第三十計 反って客が主に為る
「隙に乗じて足を挿し、其の主の機を扼し、漸く之れに近づく」「反って客が主に為る」(主客転倒す)というのは、機に乗じて敵軍を吸収し、客軍を変じて主軍に転ずる作戦であり、受動から主動に転じて、戦争の主導権を勝ち取るのである。」
時代背景
後漢の末期、献帝の許州遷都により、中国の権力中枢は宮廷を去って群雄に移り、闘争の舞台は長安・洛陽より東遷して中原、すなわち黄河流域の大平原での展開と変わった。このころ黄河の北には、袁紹と公孫瓚が覇を競っていた。袁紹は黄河に近い河内(河南省の黄河の北の地域)を基盤とし、その都城は鄴であった。一方、公孫瓚は薊(北京)に本拠をおいていた。

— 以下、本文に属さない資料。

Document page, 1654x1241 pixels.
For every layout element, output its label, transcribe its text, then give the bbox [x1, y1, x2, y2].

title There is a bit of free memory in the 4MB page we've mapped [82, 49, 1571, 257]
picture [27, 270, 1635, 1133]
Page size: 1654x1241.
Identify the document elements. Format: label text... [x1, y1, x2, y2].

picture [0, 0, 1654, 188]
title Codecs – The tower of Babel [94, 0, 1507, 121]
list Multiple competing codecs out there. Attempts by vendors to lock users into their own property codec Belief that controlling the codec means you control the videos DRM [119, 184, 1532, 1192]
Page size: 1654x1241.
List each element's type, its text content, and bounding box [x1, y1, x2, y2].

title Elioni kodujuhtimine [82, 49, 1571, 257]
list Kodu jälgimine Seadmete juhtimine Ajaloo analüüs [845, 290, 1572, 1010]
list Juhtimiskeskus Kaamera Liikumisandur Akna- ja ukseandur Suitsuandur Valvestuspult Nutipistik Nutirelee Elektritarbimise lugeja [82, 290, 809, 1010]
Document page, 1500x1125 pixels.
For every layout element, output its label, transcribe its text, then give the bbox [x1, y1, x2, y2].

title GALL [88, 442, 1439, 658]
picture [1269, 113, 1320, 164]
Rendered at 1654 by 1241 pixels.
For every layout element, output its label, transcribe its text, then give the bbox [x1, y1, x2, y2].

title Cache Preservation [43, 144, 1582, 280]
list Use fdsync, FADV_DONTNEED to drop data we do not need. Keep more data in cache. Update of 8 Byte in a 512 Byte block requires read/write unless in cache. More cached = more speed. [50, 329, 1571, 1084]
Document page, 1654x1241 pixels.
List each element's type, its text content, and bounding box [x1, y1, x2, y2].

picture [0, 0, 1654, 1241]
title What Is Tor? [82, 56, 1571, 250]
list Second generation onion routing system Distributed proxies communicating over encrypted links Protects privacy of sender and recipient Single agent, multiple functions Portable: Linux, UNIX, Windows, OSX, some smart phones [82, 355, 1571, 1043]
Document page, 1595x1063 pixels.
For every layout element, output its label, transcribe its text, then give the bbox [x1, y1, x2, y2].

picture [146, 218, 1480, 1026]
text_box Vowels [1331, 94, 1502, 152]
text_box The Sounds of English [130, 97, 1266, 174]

本計の例話は冀州の韓馥に食糧補給を依存していた袁紹が、策略を使って韓馥の冀州を自分のものとするやり方を、この計に該当するものとして取り上げている。
袁紹、策を用いて冀州を奪う
空隙に乗じ介入して前進し、あらゆる手を尽くして敵軍の主要な機関と要害を支配下に置き、手順に従って漸進する。